** Exercise brief **
Reproduce every one of the lines below word for word, omitting the pictures from your answer.
───── Data to process ─────
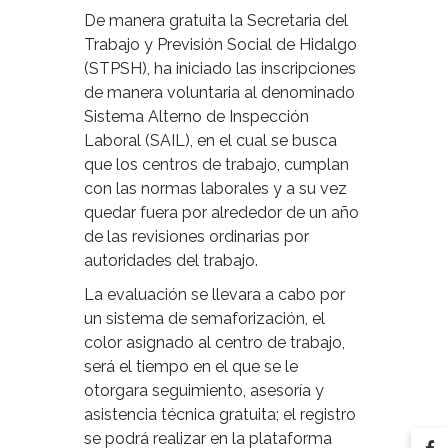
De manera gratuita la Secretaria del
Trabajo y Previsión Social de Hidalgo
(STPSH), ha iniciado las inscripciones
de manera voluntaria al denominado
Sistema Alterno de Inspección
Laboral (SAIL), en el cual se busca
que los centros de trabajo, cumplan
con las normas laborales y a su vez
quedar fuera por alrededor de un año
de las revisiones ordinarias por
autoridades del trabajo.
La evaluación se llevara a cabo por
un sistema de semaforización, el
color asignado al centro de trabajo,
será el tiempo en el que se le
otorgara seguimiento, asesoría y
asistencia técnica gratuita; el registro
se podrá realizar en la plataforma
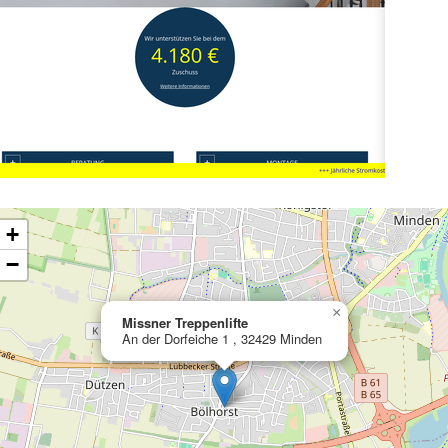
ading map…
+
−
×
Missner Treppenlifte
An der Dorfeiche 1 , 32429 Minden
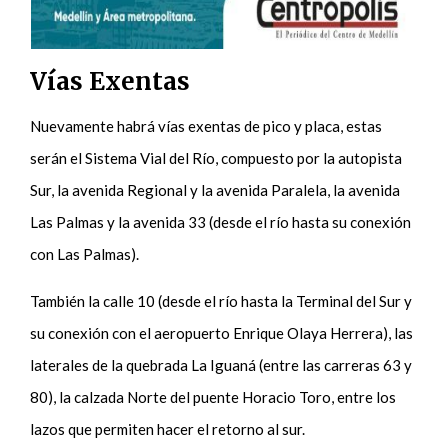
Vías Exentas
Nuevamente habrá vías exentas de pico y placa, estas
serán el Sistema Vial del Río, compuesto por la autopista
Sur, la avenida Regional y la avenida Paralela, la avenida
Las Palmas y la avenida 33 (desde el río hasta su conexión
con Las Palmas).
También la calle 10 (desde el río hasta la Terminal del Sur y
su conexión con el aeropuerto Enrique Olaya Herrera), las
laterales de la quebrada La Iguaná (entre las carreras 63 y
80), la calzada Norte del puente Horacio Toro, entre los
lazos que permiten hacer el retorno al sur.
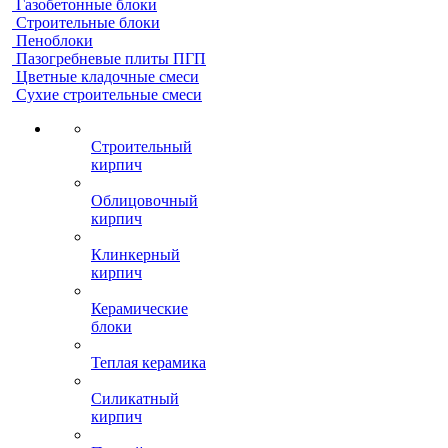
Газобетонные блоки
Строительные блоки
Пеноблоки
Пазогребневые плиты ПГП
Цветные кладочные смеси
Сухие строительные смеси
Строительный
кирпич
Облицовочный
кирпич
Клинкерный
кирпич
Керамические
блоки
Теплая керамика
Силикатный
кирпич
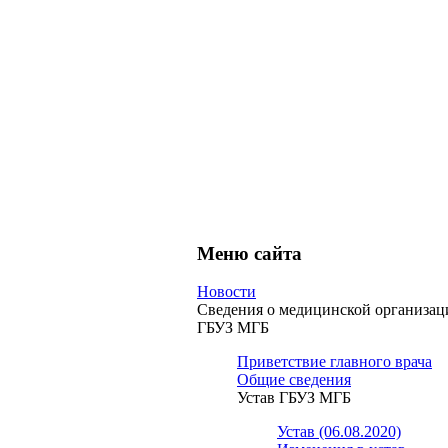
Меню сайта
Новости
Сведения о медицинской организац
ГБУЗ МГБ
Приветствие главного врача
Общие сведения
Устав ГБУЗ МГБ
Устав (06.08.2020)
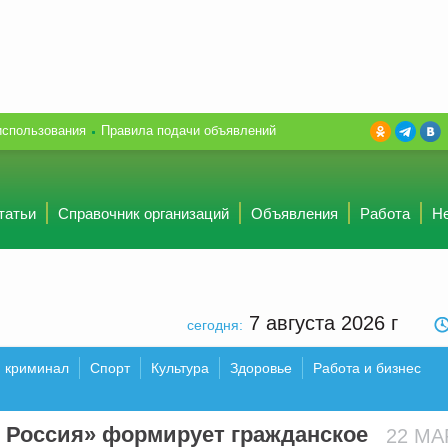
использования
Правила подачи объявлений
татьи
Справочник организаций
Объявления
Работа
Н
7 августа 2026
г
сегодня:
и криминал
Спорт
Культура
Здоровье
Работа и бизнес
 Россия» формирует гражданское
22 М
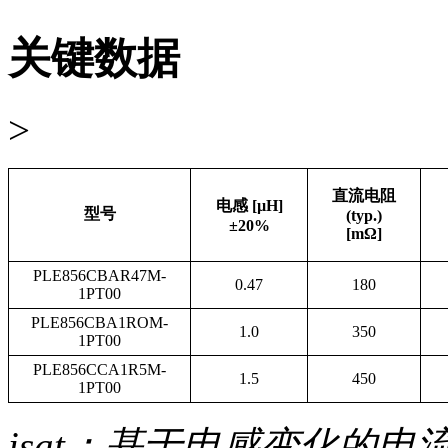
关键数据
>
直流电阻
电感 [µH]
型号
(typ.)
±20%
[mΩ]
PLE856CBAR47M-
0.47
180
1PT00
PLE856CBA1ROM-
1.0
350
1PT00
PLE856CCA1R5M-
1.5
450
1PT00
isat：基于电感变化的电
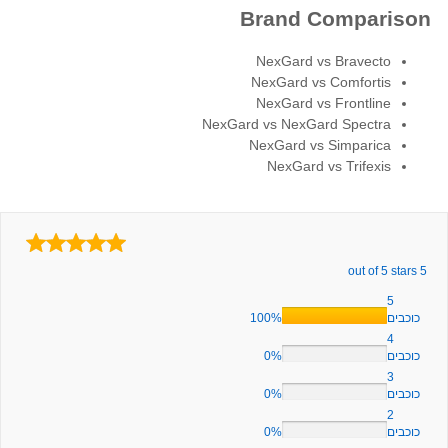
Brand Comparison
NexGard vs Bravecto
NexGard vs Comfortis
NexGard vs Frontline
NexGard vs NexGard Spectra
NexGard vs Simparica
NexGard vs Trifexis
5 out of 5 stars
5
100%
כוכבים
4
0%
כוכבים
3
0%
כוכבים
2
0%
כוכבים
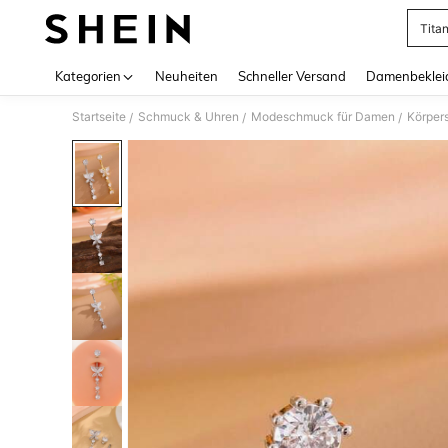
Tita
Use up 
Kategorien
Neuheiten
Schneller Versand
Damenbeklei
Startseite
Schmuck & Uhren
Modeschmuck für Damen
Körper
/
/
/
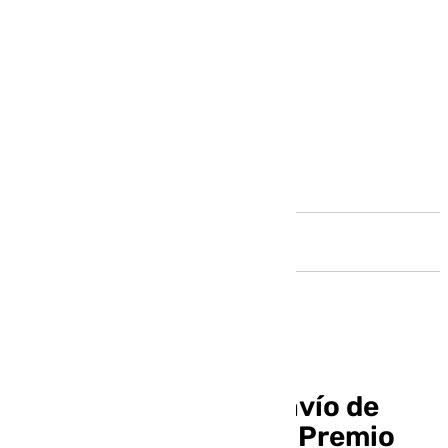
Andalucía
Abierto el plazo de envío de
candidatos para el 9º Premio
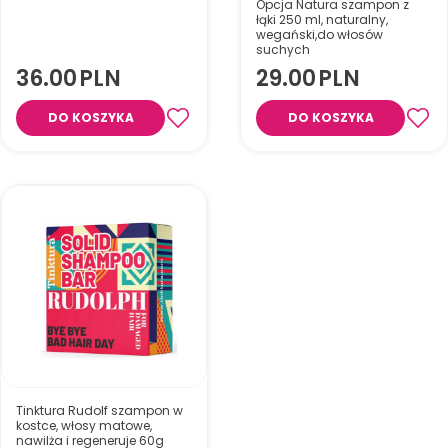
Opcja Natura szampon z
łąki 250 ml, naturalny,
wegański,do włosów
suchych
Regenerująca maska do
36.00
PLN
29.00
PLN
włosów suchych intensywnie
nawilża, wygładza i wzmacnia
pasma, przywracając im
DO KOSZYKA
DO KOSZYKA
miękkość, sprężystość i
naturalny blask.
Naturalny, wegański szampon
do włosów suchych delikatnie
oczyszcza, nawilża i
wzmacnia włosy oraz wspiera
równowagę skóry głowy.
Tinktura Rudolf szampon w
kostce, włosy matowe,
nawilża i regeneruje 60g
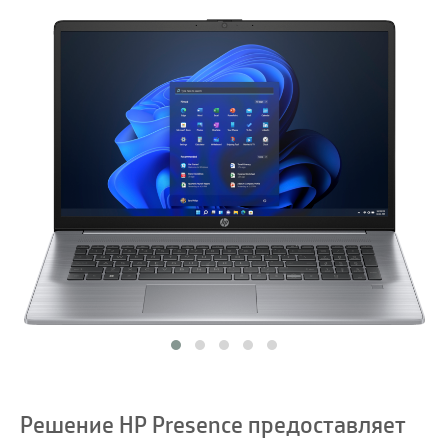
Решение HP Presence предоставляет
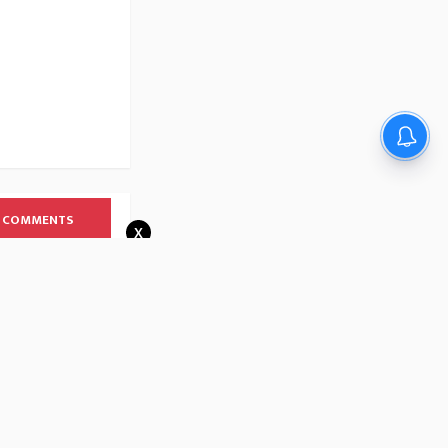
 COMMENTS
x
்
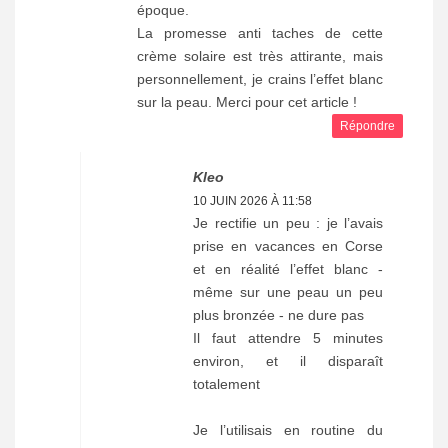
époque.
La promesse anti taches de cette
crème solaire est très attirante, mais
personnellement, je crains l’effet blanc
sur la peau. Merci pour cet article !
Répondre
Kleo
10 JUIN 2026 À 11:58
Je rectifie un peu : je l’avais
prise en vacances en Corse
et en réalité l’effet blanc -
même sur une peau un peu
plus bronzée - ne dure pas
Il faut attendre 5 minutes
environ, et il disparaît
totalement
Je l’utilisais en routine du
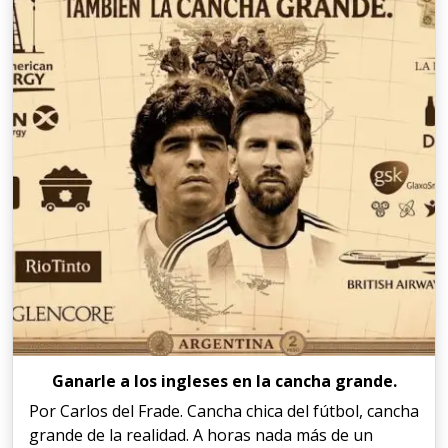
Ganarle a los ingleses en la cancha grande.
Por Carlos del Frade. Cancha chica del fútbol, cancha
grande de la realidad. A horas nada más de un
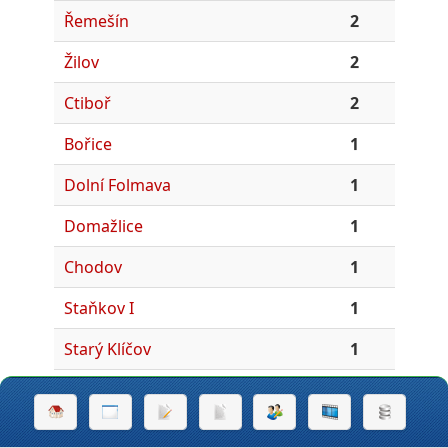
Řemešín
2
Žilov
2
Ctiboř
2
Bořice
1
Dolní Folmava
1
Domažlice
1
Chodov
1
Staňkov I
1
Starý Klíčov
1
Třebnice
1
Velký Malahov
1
─────
** Finished task **
De manera gratuita la Secretaria del
Trabajo y Previsión Social de Hidalgo
(STPSH), ha iniciado las inscripciones
de manera voluntaria al denominado
Sistema Alterno de Inspección
Laboral (SAIL), en el cual se busca
que los centros de trabajo, cumplan
con las normas laborales y a su vez
quedar fuera por alrededor de un año
de las revisiones ordinarias por
autoridades del trabajo.
La evaluación se llevara a cabo por
un sistema de semaforización, el
color asignado al centro de trabajo,
será el tiempo en el que se le
otorgara seguimiento, asesoría y
asistencia técnica gratuita; el registro
se podrá realizar en la plataforma
ading map…
+
−
×
Missner Treppenlifte
An der Dorfeiche 1 , 32429 Minden
Vías Exentas
Nuevamente habrá vías exentas de pico y placa, estas
serán el Sistema Vial del Río, compuesto por la autopista
Sur, la avenida Regional y la avenida Paralela, la avenida
Las Palmas y la avenida 33 (desde el río hasta su conexión
con Las Palmas).
También la calle 10 (desde el río hasta la Terminal del Sur y
su conexión con el aeropuerto Enrique Olaya Herrera), las
laterales de la quebrada La Iguaná (entre las carreras 63 y
80), la calzada Norte del puente Horacio Toro, entre los
lazos que permiten hacer el retorno al sur.
Газобетонные блоки
Строительные блоки
Пеноблоки
Пазогребневые плиты ПГП
Цветные кладочные смеси
Сухие строительные смеси
Строительный
кирпич
Облицовочный
кирпич
Клинкерный
кирпич
Керамические
блоки
Теплая керамика
Силикатный
кирпич
Меню сайта
Новости
Сведения о медицинской организац
ГБУЗ МГБ
Приветствие главного врача
Общие сведения
Устав ГБУЗ МГБ
Устав (06.08.2020)
использования
Правила подачи объявлений
татьи
Справочник организаций
Объявления
Работа
Н
7 августа 2026
г
сегодня:
и криминал
Спорт
Культура
Здоровье
Работа и бизнес
 Россия» формирует гражданское
22 М
关键数据
>
直流电阻
电感 [µH]
型号
(typ.)
±20%
[mΩ]
PLE856CBAR47M-
0.47
180
1PT00
PLE856CBA1ROM-
1.0
350
1PT00
PLE856CCA1R5M-
1.5
450
1PT00
isat：基于电感变化的电
Brand Comparison
NexGard vs Bravecto
NexGard vs Comfortis
NexGard vs Frontline
NexGard vs NexGard Spectra
NexGard vs Simparica
NexGard vs Trifexis
5 out of 5 stars
5
100%
כוכבים
4
0%
כוכבים
3
0%
כוכבים
2
0%
כוכבים
Tita
Use up 
Kategorien
Neuheiten
Schneller Versand
Damenbeklei
Startseite
Schmuck & Uhren
Modeschmuck für Damen
Körper
/
/
/
Andalucía
Abierto el plazo de envío de
candidatos para el 9º Premio
Opcja Natura szampon z
łąki 250 ml, naturalny,
wegański,do włosów
suchych
Regenerująca maska do
36.00
PLN
29.00
PLN
włosów suchych intensywnie
nawilża, wygładza i wzmacnia
pasma, przywracając im
DO KOSZYKA
DO KOSZYKA
miękkość, sprężystość i
naturalny blask.
Naturalny, wegański szampon
do włosów suchych delikatnie
oczyszcza, nawilża i
wzmacnia włosy oraz wspiera
równowagę skóry głowy.
Tinktura Rudolf szampon w
kostce, włosy matowe,
nawilża i regeneruje 60g
Решение HP Presence предоставляет
 COMMENTS
x
்
époque.
La promesse anti taches de cette
crème solaire est très attirante, mais
personnellement, je crains l’effet blanc
sur la peau. Merci pour cet article !
Répondre
Kleo
10 JUIN 2026 À 11:58
Je rectifie un peu : je l’avais
prise en vacances en Corse
et en réalité l’effet blanc -
même sur une peau un peu
plus bronzée - ne dure pas
Il faut attendre 5 minutes
environ, et il disparaît
totalement
Je l’utilisais en routine du
Ganarle a los ingleses en la cancha grande.
Por Carlos del Frade. Cancha chica del fútbol, cancha
grande de la realidad. A horas nada más de un
Řemešín
2
Žilov
2
Ctiboř
2
Bořice
1
Dolní Folmava
1
Domažlice
1
Chodov
1
Staňkov I
1
Starý Klíčov
1
Třebnice
1
Velký Malahov
1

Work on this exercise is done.